The Solvency II ratios are meaningless. The quality of capital should be the key point of analysis
This situation leads us to think that the risk profile of European insurers is likely to deteriorate for the ones whose Solvency margins extensively rely on transitional rules. It is our opinion that the current Solvency Ii margins are somewhat meaningless. Our rational is based on the fact that they are difficult to compare considering the different assumptions used by each insurer. Additionally, while there is a general framework in the calculation of Solvency II ratios through internal models, each jurisdiction has the right to adapt the rules and potentially change them from the general framework.
Prospectively, we would expect European insurers to issue Tier 2 bonds predominantly. The capacity for Tier 3 bonds is relatively limited as the Tier 3 capital layer is capped to 15 % of the insurer’s SCR and they are not credited under the rating agency capital models. We have seen only a few issuances of RT1 bonds so far for two main reasons.

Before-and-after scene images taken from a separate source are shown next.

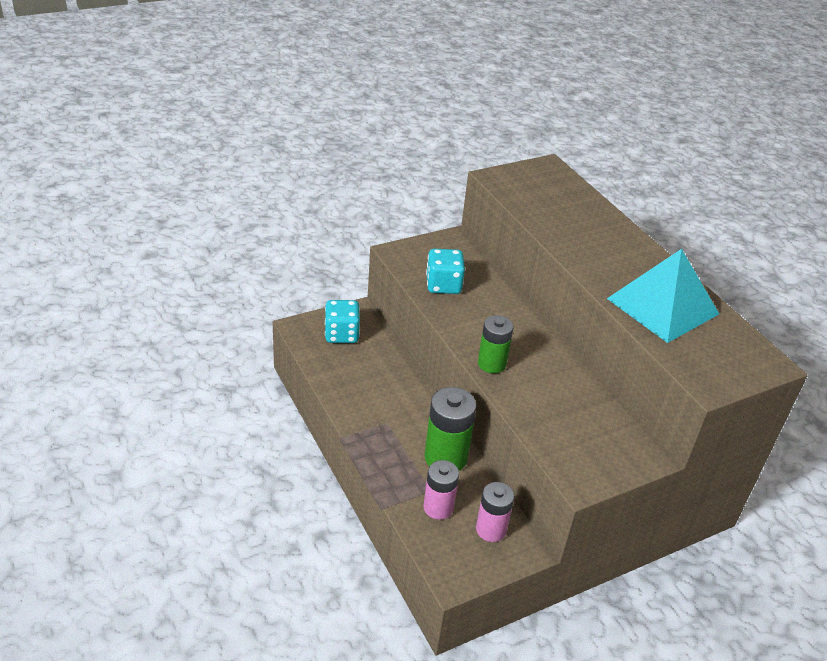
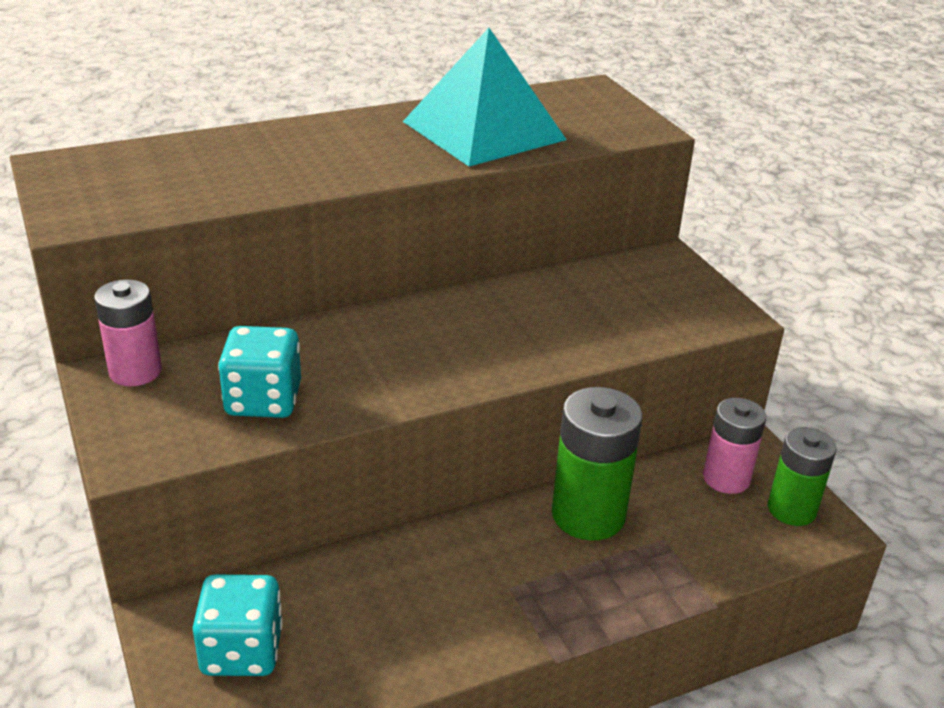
camera: 85 degrees left, 5 degrees down
(438, 507) = (698, 532): pink battery -> pink battery (135, 371)
(491, 364) = (492, 365): green battery -> green battery (791, 509)

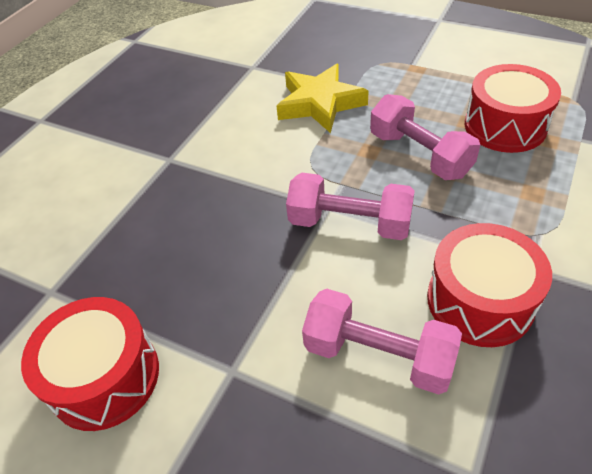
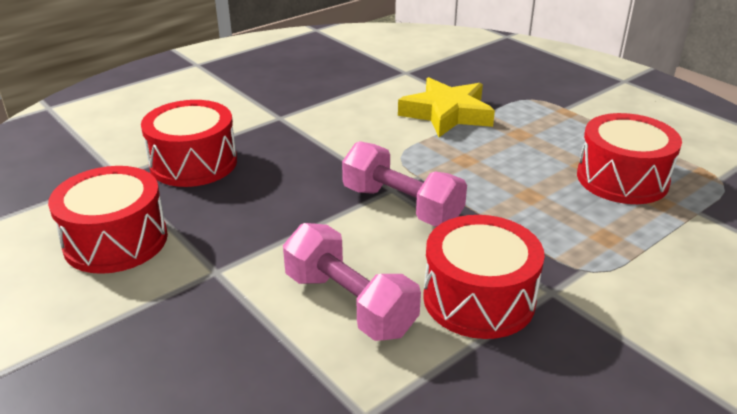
camera: 20 degrees right, 15 degrees down
(120, 247) = (193, 163): none -> red drum
(419, 154) = (512, 176): pink dumbbell -> none

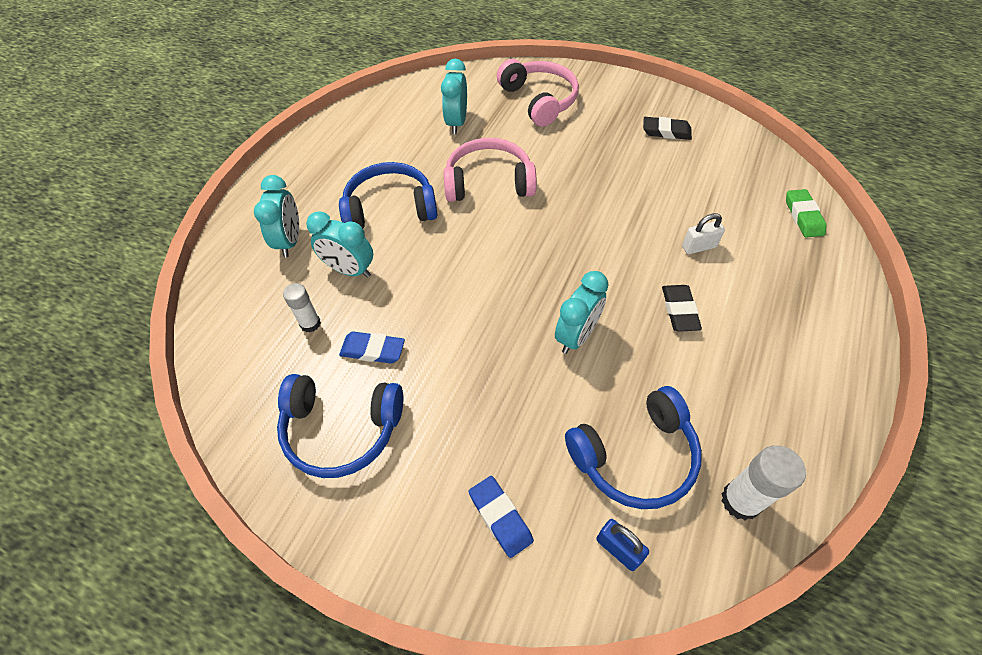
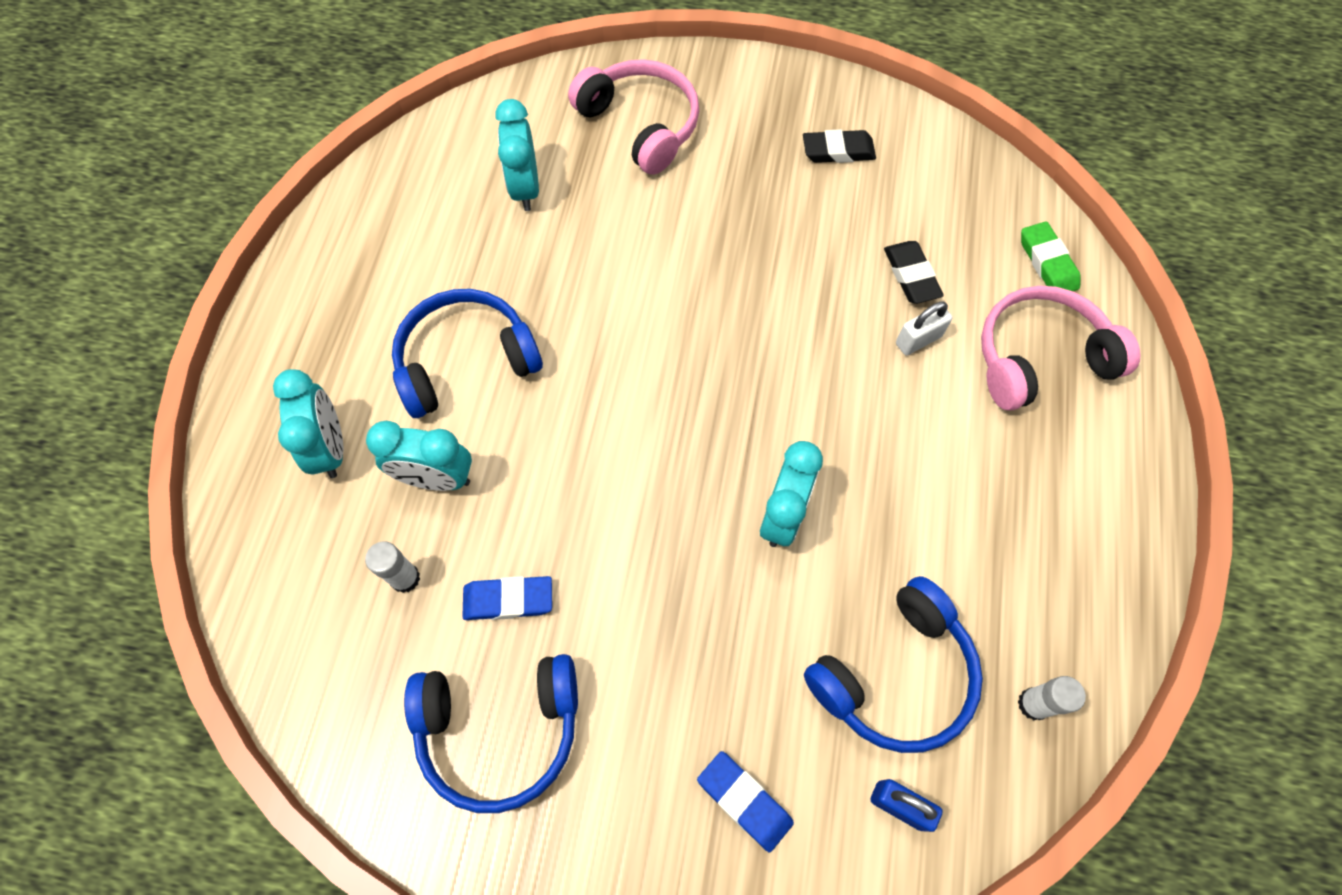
camera: 15 degrees left, 10 degrees up
(488, 182) = (601, 287): pink headphones -> pink headphones (1039, 357)
(679, 310) = (910, 446): black eraser -> black eraser (911, 275)
(740, 501) = (1033, 704): white glue stick -> white glue stick, size x0.64

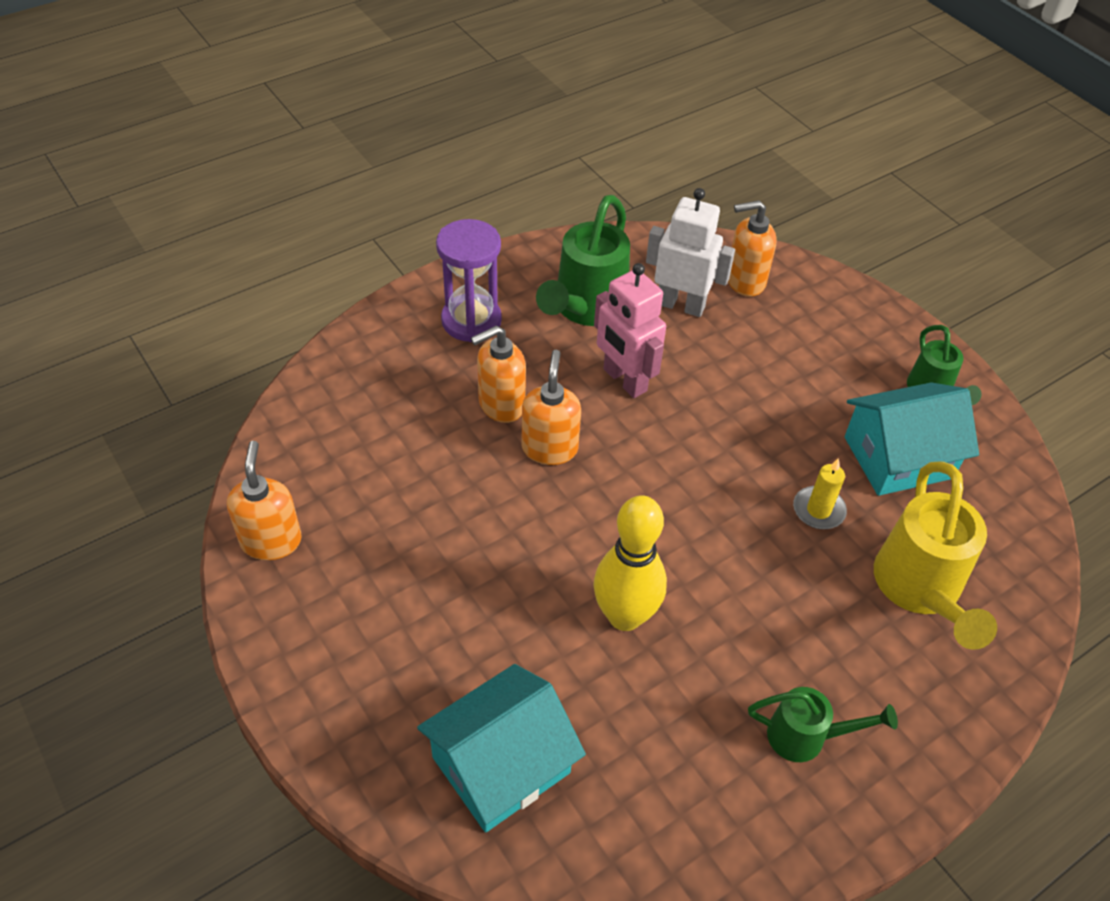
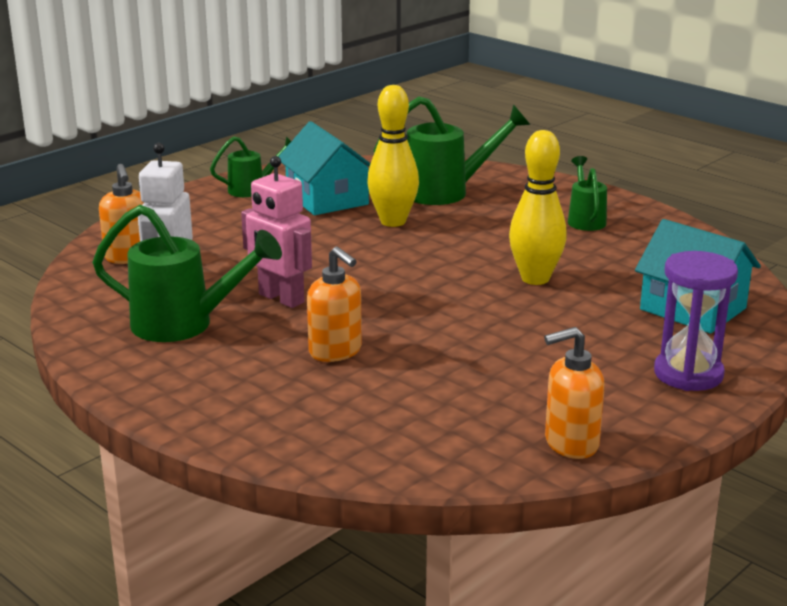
camera: 100 degrees left, 25 degrees down
(471, 321) = (217, 382): purple hourglass -> purple hourglass (688, 374)
(549, 448) = (380, 323): orange soap dispenser -> none
(624, 380) = (281, 299): pink robot -> pink robot turned 90 degrees clockwise
(818, 510) = (393, 221): yellow candle -> yellow bowling pin
(920, 591) = (447, 192): yellow watering can -> green watering can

Firstly, as highlighted above, European insurers do not need to strengthen their current Tier 1 capital layer. Secondly, due to the loss absorption feature of these bonds, their cost is higher than Tier 2 bonds that do not encompass this loss absorption feature.
Prospectively, we expect the continuing deterioration of the quality of capital of European Re/Insurers
Prospectively we expect additional share buy-back programmes from European Re/insurers as a means to improve the company profitability levels and optimise their solvency capital under Solvency II. A softer approach would consist of increasing the insurers’ dividend pay-out ratios to possibly “unsustainable” levels in the medium-to-long term. These capital management strategies aim at swaping the shareholder’s equity (hard capital) with soft but fully eligible elements of capital.
If this trend were to occur in 2018, it would be positive from an equity perspective as stocks will likely raise everything else being equal. From a creditor perspective, it will likely be negative considering the inherent volatility of the soft elements of capital under Solvency II.